The foreign broking house has downgraded the BHEL to reduce and term the situation as last chance to exit. According to the report the engineering major has BHEL has outperformed the Sensex by 20% over the last three weeks on the back of the new restructuring plan for SEBs.

The analyst believes that while the plan will likely improve the health of the power sector, it does not change the outlook for new equipment orders and thus in their view the fuel supply concerns continue. As per the estimates, despite building in an optimistic 620 million tonne increase in coal supply per annum. over FY12-17F (at 18.3% CAGR), the analyst think the annual order inflow for BHEL is unlikely to exceed 6,000 Mw per annum. In contrast, a realistic assessment suggests that actual coal increase will be 377 million tonne (at 12.5% CAGR) implying 32,000 mw of existing orders will have to be cancelled. This is also a reason that the brokerage believes that about 28% of the BHEL order book faces risk.
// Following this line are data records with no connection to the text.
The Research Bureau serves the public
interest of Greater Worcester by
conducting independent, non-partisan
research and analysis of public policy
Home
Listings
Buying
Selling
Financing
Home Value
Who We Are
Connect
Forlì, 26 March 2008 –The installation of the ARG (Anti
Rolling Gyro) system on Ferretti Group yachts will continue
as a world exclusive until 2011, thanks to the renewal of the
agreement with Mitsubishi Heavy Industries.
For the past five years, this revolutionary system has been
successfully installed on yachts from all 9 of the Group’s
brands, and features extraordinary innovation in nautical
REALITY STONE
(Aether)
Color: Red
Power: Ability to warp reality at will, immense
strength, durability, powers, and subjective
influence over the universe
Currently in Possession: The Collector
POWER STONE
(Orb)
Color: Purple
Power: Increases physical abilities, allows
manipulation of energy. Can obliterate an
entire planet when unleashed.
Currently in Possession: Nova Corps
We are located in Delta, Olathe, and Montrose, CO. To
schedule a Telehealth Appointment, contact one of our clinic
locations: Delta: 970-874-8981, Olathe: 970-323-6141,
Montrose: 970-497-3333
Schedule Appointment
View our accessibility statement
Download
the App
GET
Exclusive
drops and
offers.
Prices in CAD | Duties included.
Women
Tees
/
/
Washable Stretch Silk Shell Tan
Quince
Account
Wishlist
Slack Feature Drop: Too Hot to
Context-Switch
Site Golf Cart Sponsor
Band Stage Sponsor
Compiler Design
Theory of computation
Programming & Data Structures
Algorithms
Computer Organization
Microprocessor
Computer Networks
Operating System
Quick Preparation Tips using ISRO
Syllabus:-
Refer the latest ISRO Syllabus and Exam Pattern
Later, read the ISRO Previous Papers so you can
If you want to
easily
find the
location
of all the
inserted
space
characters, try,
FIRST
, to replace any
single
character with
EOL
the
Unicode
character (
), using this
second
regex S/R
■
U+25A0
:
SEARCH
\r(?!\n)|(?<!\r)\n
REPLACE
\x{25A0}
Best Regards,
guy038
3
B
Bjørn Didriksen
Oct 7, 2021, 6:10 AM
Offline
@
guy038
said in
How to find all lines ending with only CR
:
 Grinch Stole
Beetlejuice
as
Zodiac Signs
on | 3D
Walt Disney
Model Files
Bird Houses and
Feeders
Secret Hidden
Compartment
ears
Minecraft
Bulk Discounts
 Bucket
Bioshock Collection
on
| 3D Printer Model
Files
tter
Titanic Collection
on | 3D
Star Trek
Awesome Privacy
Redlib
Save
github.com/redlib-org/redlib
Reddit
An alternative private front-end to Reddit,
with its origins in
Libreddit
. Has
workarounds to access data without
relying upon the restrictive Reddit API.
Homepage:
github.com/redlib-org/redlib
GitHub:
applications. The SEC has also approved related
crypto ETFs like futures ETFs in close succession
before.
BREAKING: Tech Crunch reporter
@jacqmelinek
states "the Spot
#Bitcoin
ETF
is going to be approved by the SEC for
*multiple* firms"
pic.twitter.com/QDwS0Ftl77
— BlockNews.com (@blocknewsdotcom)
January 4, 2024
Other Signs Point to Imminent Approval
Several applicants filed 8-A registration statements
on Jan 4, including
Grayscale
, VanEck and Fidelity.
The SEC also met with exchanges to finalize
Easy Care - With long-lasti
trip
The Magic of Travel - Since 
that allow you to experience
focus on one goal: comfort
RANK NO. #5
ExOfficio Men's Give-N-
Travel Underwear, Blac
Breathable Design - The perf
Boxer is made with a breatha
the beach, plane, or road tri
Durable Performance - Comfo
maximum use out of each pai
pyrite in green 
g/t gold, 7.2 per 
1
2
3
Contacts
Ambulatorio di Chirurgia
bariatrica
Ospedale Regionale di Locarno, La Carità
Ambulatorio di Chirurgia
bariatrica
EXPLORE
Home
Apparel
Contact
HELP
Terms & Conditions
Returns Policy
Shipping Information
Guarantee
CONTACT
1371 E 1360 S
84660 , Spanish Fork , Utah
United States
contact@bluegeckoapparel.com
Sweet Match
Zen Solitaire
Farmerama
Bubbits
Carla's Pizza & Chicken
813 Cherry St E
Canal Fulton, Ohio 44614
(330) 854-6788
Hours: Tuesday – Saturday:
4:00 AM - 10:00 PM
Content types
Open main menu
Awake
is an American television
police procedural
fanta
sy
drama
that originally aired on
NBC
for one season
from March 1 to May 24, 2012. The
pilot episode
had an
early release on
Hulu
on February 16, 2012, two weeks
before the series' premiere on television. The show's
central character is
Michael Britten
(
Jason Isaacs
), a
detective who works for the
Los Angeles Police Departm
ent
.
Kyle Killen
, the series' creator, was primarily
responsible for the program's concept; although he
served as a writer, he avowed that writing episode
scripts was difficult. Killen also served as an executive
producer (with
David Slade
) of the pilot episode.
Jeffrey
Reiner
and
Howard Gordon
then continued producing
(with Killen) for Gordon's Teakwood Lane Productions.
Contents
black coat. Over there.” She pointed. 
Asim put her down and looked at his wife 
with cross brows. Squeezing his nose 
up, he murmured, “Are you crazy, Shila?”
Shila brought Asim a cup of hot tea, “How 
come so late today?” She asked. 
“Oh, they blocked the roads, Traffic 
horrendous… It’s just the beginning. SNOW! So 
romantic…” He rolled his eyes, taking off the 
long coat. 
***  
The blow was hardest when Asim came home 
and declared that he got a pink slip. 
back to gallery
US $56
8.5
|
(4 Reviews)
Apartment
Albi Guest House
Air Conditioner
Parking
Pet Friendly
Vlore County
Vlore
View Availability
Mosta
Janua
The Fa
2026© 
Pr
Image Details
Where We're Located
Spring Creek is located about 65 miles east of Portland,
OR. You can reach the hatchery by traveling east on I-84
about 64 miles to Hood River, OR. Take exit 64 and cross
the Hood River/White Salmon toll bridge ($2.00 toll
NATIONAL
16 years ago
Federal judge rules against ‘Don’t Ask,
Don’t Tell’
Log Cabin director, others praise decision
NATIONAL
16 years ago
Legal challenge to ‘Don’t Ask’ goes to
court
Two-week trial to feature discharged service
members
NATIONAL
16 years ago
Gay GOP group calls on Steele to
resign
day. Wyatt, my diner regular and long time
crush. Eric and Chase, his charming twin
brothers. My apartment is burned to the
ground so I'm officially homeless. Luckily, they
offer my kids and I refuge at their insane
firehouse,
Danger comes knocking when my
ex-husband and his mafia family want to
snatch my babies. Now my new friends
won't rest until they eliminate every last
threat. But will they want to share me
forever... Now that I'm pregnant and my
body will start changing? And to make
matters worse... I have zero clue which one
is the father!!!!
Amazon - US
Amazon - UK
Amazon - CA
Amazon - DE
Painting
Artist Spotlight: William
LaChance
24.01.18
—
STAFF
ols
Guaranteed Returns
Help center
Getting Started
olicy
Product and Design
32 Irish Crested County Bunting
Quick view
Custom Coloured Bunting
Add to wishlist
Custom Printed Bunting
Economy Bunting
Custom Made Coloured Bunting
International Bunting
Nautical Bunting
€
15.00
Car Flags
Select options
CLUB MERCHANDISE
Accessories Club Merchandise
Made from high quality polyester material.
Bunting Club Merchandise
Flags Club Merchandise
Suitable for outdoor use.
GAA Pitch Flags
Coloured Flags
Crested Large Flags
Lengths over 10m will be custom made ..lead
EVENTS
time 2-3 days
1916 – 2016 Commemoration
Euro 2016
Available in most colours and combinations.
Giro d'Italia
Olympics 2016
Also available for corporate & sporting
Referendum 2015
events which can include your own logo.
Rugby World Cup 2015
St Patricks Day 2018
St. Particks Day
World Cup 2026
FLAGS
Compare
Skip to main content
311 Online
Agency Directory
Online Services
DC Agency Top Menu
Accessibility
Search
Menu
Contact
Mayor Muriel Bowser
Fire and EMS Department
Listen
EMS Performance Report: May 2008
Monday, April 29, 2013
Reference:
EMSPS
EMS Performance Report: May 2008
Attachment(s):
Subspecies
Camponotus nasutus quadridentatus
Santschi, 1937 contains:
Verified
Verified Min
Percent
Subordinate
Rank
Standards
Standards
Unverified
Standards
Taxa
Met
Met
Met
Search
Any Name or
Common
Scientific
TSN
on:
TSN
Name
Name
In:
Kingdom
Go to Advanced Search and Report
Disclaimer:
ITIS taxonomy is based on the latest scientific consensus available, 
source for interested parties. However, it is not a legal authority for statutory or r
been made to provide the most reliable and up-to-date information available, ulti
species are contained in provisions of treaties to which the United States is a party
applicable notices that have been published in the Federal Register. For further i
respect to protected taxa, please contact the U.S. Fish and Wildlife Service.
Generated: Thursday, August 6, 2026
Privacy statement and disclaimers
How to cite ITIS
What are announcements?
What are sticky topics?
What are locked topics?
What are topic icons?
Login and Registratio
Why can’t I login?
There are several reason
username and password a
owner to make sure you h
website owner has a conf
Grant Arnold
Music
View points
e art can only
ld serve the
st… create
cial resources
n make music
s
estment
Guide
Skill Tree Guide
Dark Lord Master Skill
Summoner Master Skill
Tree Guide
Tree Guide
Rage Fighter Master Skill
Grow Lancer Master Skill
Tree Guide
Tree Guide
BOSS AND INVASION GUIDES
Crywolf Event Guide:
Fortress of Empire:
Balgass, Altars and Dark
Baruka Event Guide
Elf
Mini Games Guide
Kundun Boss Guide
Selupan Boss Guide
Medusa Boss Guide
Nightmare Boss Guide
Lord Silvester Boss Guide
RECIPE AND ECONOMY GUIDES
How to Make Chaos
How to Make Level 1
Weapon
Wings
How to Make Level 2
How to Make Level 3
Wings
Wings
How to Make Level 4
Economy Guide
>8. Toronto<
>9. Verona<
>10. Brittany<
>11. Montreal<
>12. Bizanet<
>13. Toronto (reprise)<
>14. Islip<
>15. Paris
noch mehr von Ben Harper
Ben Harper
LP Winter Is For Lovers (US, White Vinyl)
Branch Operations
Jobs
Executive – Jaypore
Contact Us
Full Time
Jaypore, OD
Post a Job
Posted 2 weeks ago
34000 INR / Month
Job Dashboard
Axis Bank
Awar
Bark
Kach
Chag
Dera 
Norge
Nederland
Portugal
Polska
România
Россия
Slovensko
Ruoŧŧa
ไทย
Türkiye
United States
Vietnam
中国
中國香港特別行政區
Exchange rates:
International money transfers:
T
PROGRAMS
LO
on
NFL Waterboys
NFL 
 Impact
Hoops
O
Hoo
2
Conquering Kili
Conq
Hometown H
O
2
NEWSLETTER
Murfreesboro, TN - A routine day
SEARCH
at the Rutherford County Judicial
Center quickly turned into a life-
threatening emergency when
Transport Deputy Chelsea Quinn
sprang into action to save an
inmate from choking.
It further said that rising competition and falling utilisation during times of negligible order pipeline could have a cascading effect on margins. In terms of valuations stock is expensive even on best-case coal supply outlook. Thus it maintains estimates which build in the best-case coal outlook. However despite that, the DCF-based target price works out to Rs 199 per share.

The analyst factors in deteriorating margins (down to 12-14% post FY14 from 21% currently) and medium-term order inflow of 6000 mw per annum. Given a 20% potential downside, the brokerage has downgraded BHEL to "reduce" and see the current rally as an excellent opportunity to exit the stock. It instead recommends playing the SEB reform story through power lenders such as PFC and REC.